К сорок восьмому году Айра уже жил в Нью-Йорке, став восходящей радиозвездой, вдобавок женился на самой любимой народом радиоактрисе и на тот момент был надежно защищен от волны гонений, которая вскоре навсегда уничтожила политическое влияние просоветских, просталинских сил в Америке, причем не только в рабочем движении.

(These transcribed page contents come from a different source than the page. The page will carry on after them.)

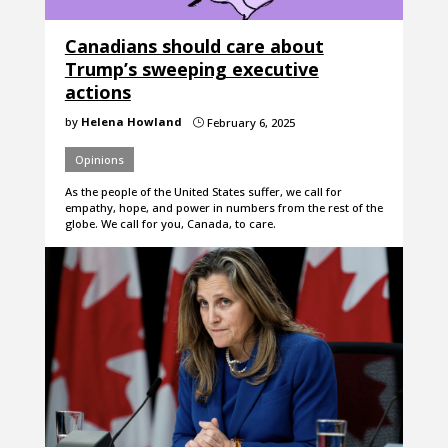
Canadians should care about
Trump’s sweeping executive
actions
by
Helena Howland
February 6, 2025
}
Opinions
As the people of the United States suffer, we call for
empathy, hope, and power in numbers from the rest of the
globe. We call for you, Canada, to care.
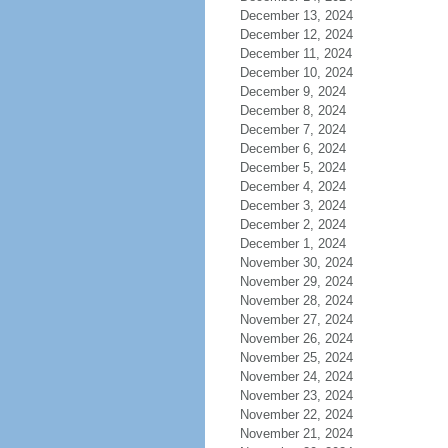
December 13, 2024
December 12, 2024
December 11, 2024
December 10, 2024
December 9, 2024
December 8, 2024
December 7, 2024
December 6, 2024
December 5, 2024
December 4, 2024
December 3, 2024
December 2, 2024
December 1, 2024
November 30, 2024
November 29, 2024
November 28, 2024
November 27, 2024
November 26, 2024
November 25, 2024
November 24, 2024
November 23, 2024
November 22, 2024
November 21, 2024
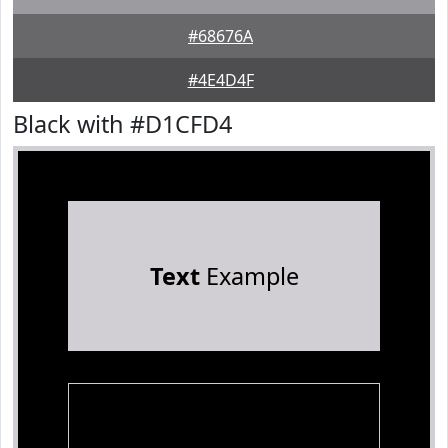
#68676A
#4E4D4F
Black with #D1CFD4
Text
Example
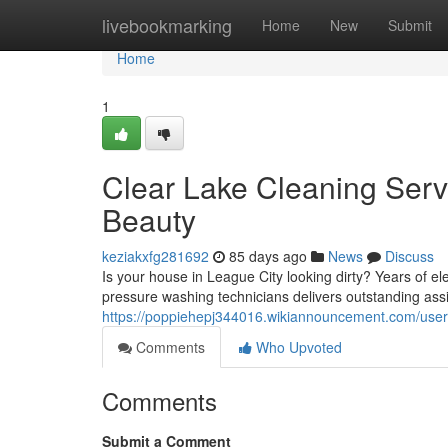
Home
livebookmarking
Home
New
Submit
Home
1
Clear Lake Cleaning Serv
Beauty
keziakxfg281692
85 days ago
News
Discuss
Is your house in League City looking dirty? Years of el
pressure washing technicians delivers outstanding ass
https://poppiehepj344016.wikiannouncement.com/user
Comments
Who Upvoted
Comments
Submit a Comment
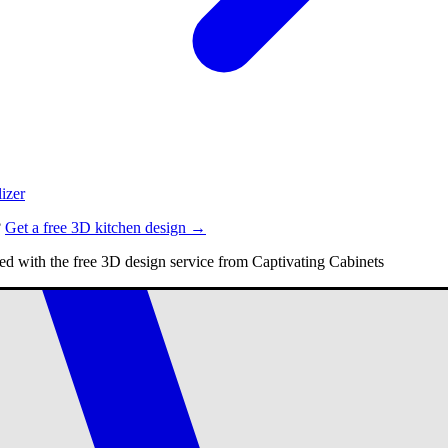
izer
?
Get a free 3D kitchen design →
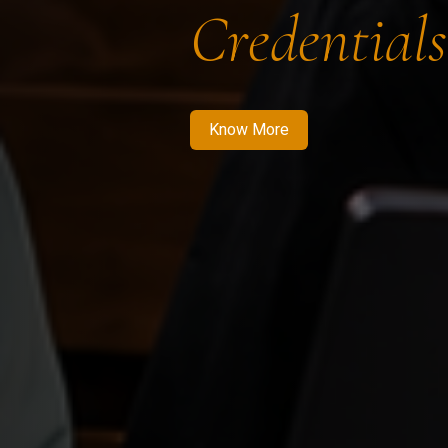
Credentials
Know More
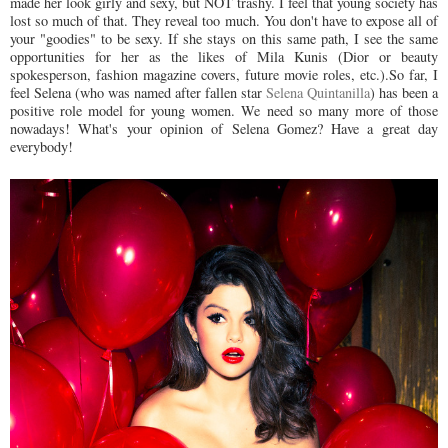
made her look girly and sexy, but NOT trashy. I feel that young society has
lost so much of that. They reveal too much. You don't have to expose all of
your "goodies" to be sexy. If she stays on this same path, I see the same
opportunities for her as the likes of Mila Kunis (Dior or beauty
spokesperson, fashion magazine covers, future movie roles, etc.).So far, I
feel Selena (who was named after fallen star
Selena Quintanilla
) has been a
positive role model for young women. We need so many more of those
nowadays! What's your opinion of Selena Gomez? Have a great day
everybody!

Как попал он с фабрики грампластинок в штат литературно-драматического вещания? Главное, почему уехал из Чикаго, бросив О'Дея? В то время мне и в голову не могло прийти, что это как-то связано с деятельностью Коммунистической партии, – главным образом потому, что я тогда ни сном ни духом не подозревал, что он в ней состоит.
Я знал только, что радиодраматург Артур Соколоу, оказавшись в Чикаго в Вест-сайде, однажды вечером увидел, как Айра на одном из профсоюзных мероприятий изображает Линкольна. С Соколоу Айра был знаком еще в армии. Официально числясь на службе в десантных войсках, тот приезжал в Иран с концертной программой «Это армия». С концертами разъезжало множество всяких левацких деятелей, и как-то поздним вечером Айра посетил их очень откровенное сборище, где они, как Айра потом вспоминал, «обсудили все политические темы в мире». Среди собравшихся был и Соколоу, быстро завоевавший восхищение Айры тем, что без боя позиции не сдавал. Детство Соколоу прошло в Детройте, где ему, еврейскому уличному мальчишке, приходилось отбиваться от поляков; он был узнаваем, ярок, и Айра сразу почуял в нем своего, тогда как с безродным ирландцем О'Деем такой близости у него не было.